**Instructions for the task**.
All of the data that follows is to be printed exactly, without pictures.

**Bounding boxes with keypoints**.
◆ ◆ ◆ ◆ ◆

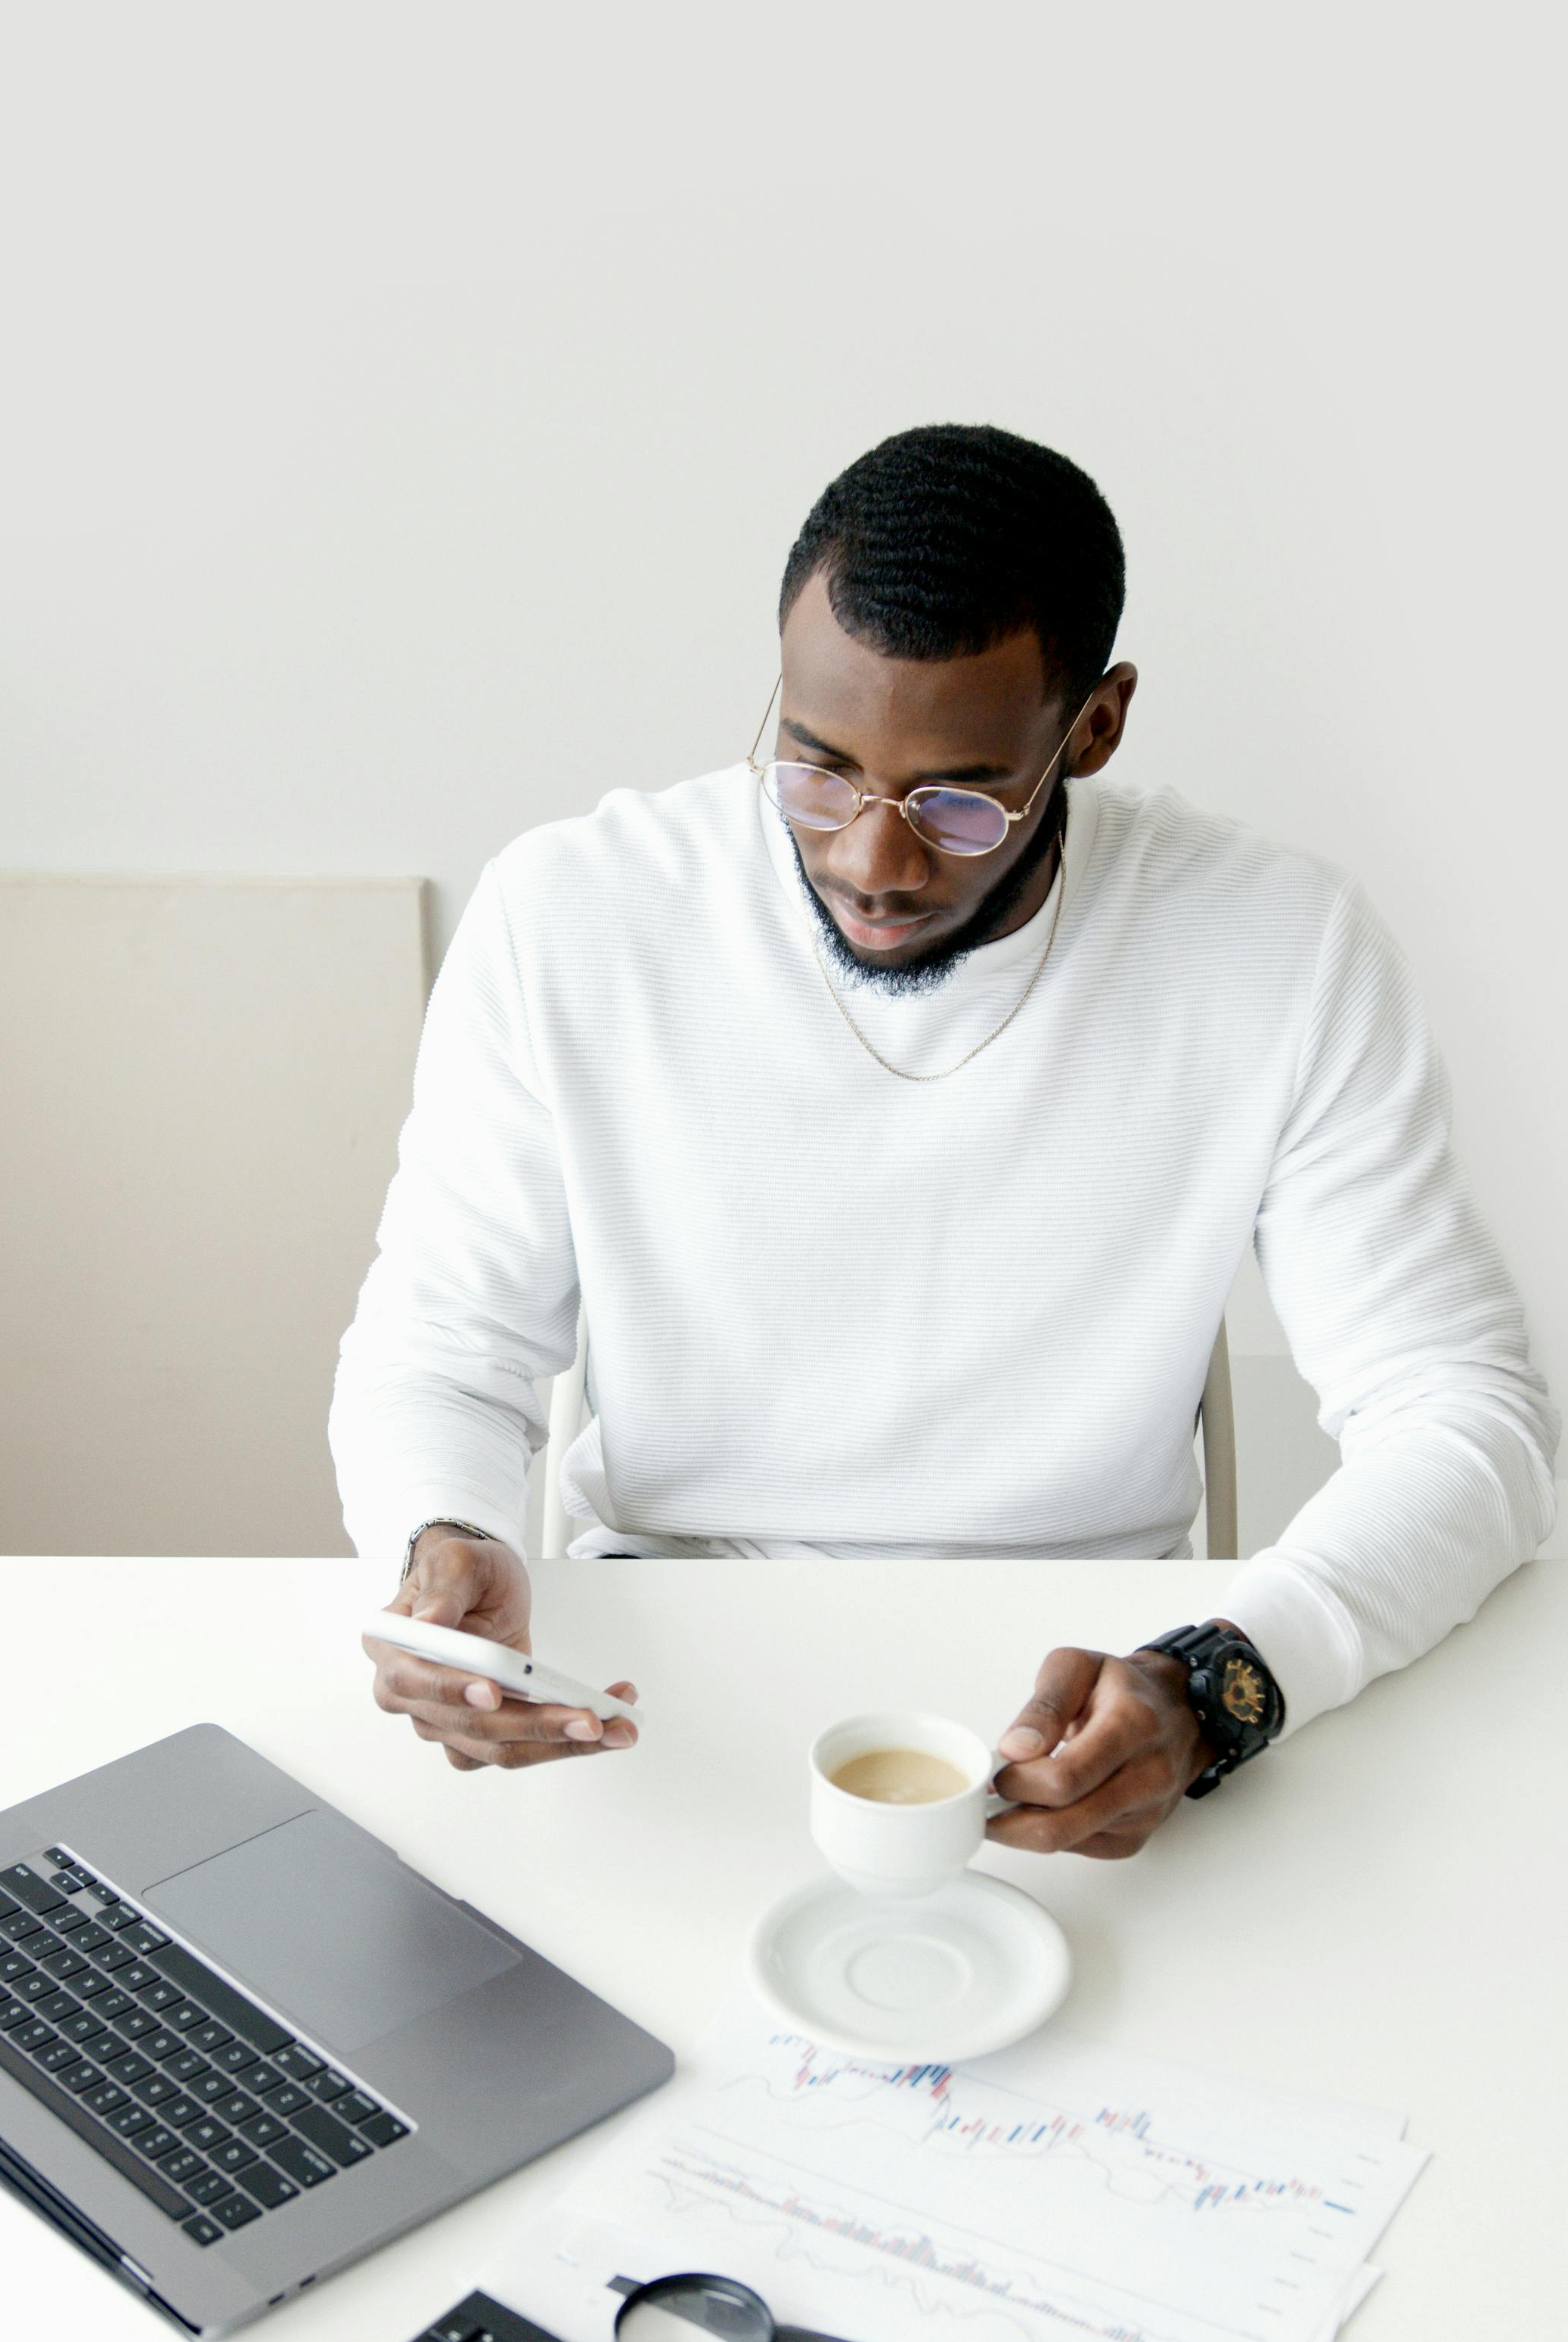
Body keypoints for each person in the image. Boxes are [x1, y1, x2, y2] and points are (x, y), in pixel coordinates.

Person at [331, 423, 1556, 1858]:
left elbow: (1470, 1420)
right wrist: (447, 1545)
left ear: (1092, 729)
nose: (872, 859)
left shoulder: (1277, 950)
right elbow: (439, 1352)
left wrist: (1221, 1684)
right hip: (660, 1664)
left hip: (1080, 1686)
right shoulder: (574, 916)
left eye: (959, 799)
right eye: (817, 769)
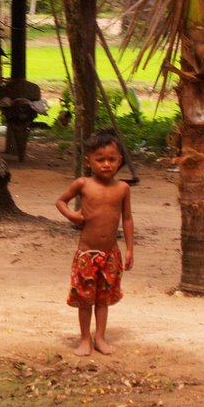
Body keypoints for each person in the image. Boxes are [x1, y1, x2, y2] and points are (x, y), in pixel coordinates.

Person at [56, 128, 134, 356]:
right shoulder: (83, 184)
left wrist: (130, 249)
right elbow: (61, 201)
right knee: (85, 298)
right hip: (87, 253)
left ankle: (100, 337)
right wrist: (72, 215)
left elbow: (127, 219)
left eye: (112, 159)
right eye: (100, 160)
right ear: (89, 161)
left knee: (103, 299)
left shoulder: (122, 188)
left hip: (111, 253)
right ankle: (84, 338)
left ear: (120, 160)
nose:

◆ ◆ ◆ ◆ ◆

**Written solution**.
Body keypoints for each person in the image. Boxes are [x1, y1, x2, y2] and points are (x, y), in pixel coordinates.

Person at [331, 423, 1556, 1858]:
left elbow: (1470, 1420)
right wrist: (447, 1545)
left ear: (1092, 729)
nose: (872, 859)
left shoulder: (1277, 950)
right elbow: (439, 1352)
left wrist: (1221, 1684)
right hip: (660, 1664)
left hip: (1080, 1686)
right shoulder: (574, 916)
left eye: (959, 799)
right eye: (817, 769)
Body keypoints for each person in the image. Boxes are [x1, y1, x2, y2] and points are (x, y), in pixel coordinates.

Person at [56, 128, 134, 356]:
right shoulder: (83, 184)
left wrist: (130, 249)
right elbow: (61, 201)
right knee: (85, 298)
right hip: (87, 253)
left ankle: (100, 337)
right wrist: (72, 215)
left elbow: (127, 219)
left eye: (112, 159)
right eye: (100, 160)
right ear: (89, 161)
left knee: (103, 299)
left shoulder: (122, 188)
left hip: (111, 253)
right ankle: (84, 338)
left ear: (120, 160)
nose:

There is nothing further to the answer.